COSA SI CHIEDE >> Puoi ricopiare parola per parola tutte le righe dell'elenco qui sotto, lasciando fuori le immagini?

DATI >>
▼▼▼

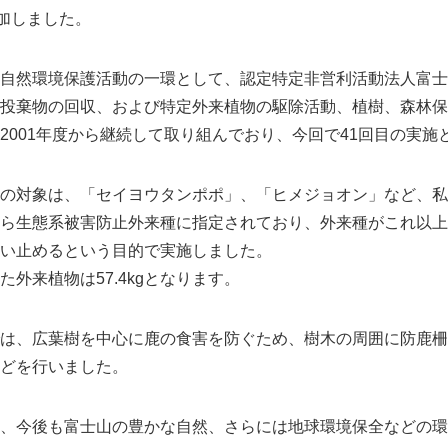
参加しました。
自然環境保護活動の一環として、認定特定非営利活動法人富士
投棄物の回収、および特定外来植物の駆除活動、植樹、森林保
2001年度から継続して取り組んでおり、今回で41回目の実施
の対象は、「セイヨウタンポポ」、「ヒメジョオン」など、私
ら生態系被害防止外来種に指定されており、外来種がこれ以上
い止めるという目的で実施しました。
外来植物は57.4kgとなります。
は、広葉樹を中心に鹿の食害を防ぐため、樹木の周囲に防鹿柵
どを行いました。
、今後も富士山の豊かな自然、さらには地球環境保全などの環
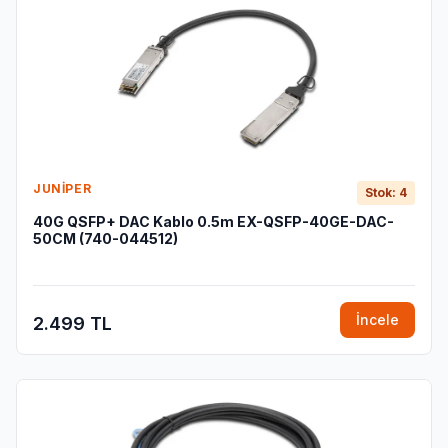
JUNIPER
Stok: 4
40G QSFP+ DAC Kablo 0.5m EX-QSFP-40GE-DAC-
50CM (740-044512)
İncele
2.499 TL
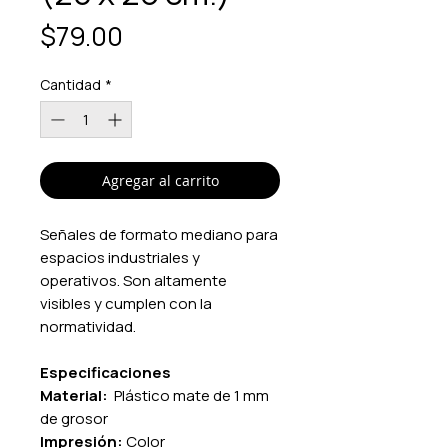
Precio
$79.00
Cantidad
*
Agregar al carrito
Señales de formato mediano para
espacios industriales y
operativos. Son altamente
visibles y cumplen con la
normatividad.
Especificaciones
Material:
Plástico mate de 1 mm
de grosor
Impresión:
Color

▲▲▲

RISULTATO QUI SOTTO >>
参加しました。
自然環境保護活動の一環として、認定特定非営利活動法人富士
投棄物の回収、および特定外来植物の駆除活動、植樹、森林保
2001年度から継続して取り組んでおり、今回で41回目の実施
の対象は、「セイヨウタンポポ」、「ヒメジョオン」など、私
ら生態系被害防止外来種に指定されており、外来種がこれ以上
い止めるという目的で実施しました。
外来植物は57.4kgとなります。
は、広葉樹を中心に鹿の食害を防ぐため、樹木の周囲に防鹿柵
どを行いました。
、今後も富士山の豊かな自然、さらには地球環境保全などの環
JUNIPER
Stok: 4
40G QSFP+ DAC Kablo 0.5m EX-QSFP-40GE-DAC-
50CM (740-044512)
İncele
2.499 TL
Precio
$79.00
Cantidad
*
Agregar al carrito
Señales de formato mediano para
espacios industriales y
operativos. Son altamente
visibles y cumplen con la
normatividad.
Especificaciones
Material:
Plástico mate de 1 mm
de grosor
Impresión:
Color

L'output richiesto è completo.